**WHAT YOU SHOULD DO**: Your output should be the lines below from the one with "267 66 5910.4" through the one with "190 70 20.20", copied exactly, pictures excluded.

[Collected data entries]
____________________
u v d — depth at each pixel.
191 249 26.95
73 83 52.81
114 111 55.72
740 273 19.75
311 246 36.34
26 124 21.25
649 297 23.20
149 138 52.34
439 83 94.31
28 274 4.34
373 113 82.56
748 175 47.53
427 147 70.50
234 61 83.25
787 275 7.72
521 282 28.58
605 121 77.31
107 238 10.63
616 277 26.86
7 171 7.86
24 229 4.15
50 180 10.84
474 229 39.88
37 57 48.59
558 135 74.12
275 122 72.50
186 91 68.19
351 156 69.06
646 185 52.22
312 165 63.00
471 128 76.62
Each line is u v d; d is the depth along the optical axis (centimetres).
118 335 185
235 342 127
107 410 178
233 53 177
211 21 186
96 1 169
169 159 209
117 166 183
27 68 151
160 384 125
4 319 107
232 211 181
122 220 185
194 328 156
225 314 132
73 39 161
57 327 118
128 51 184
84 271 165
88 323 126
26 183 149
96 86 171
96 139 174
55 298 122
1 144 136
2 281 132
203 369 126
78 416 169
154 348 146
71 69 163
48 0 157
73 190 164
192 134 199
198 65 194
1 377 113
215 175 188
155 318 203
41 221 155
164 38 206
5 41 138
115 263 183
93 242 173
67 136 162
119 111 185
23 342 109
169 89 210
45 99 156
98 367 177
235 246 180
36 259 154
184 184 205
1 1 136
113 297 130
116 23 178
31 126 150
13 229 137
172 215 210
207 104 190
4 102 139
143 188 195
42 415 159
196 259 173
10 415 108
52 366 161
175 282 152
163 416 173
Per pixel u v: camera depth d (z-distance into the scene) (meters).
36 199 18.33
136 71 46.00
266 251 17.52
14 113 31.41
____________________
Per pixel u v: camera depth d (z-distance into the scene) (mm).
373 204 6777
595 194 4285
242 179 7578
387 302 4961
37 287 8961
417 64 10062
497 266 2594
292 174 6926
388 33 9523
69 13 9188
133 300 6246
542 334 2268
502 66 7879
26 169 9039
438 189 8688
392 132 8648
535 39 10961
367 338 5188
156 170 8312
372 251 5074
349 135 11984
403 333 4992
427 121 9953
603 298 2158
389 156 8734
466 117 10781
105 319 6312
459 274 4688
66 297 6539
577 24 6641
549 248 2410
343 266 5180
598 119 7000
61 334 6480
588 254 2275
____________________
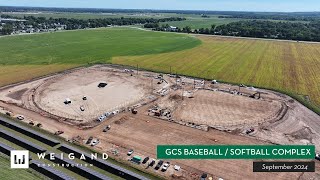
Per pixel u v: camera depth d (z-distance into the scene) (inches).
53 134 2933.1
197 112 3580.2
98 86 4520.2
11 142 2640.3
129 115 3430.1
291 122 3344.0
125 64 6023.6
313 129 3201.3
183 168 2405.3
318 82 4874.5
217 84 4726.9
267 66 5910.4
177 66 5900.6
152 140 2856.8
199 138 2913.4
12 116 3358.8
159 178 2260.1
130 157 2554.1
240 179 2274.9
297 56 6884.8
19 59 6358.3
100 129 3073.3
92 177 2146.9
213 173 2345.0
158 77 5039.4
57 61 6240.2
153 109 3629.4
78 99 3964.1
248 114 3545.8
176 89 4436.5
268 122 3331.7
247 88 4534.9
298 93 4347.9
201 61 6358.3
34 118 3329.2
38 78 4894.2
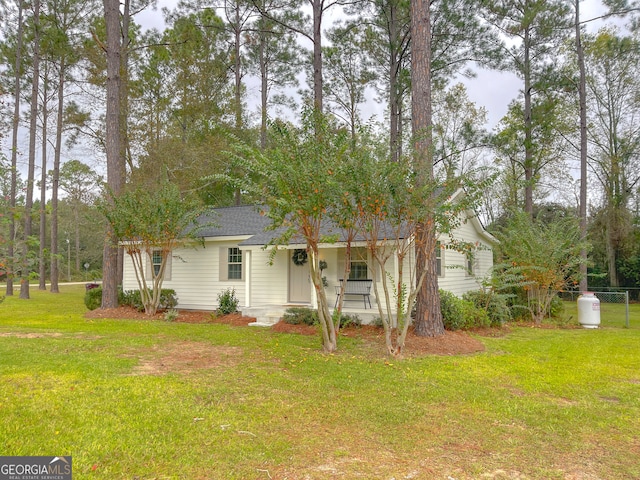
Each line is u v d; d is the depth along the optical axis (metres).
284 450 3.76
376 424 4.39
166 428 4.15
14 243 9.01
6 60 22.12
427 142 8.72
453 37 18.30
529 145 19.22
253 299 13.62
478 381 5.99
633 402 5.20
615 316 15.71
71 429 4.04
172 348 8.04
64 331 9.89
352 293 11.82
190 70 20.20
____________________
**SOLUTION**:
267 66 5910.4
177 66 5900.6
152 140 2856.8
199 138 2913.4
12 116 3358.8
159 178 2260.1
130 157 2554.1
240 179 2274.9
297 56 6884.8
19 59 6358.3
100 129 3073.3
92 177 2146.9
213 173 2345.0
158 77 5039.4
57 61 6240.2
153 109 3629.4
78 99 3964.1
248 114 3545.8
176 89 4436.5
268 122 3331.7
247 88 4534.9
298 93 4347.9
201 61 6358.3
34 118 3329.2
38 78 4894.2
Each line is u v d; d is the depth along the optical axis (metres).
284 450 3.76
376 424 4.39
166 428 4.15
14 243 9.01
6 60 22.12
427 142 8.72
453 37 18.30
529 145 19.22
253 299 13.62
478 381 5.99
633 402 5.20
615 316 15.71
71 429 4.04
172 348 8.04
64 331 9.89
352 293 11.82
190 70 20.20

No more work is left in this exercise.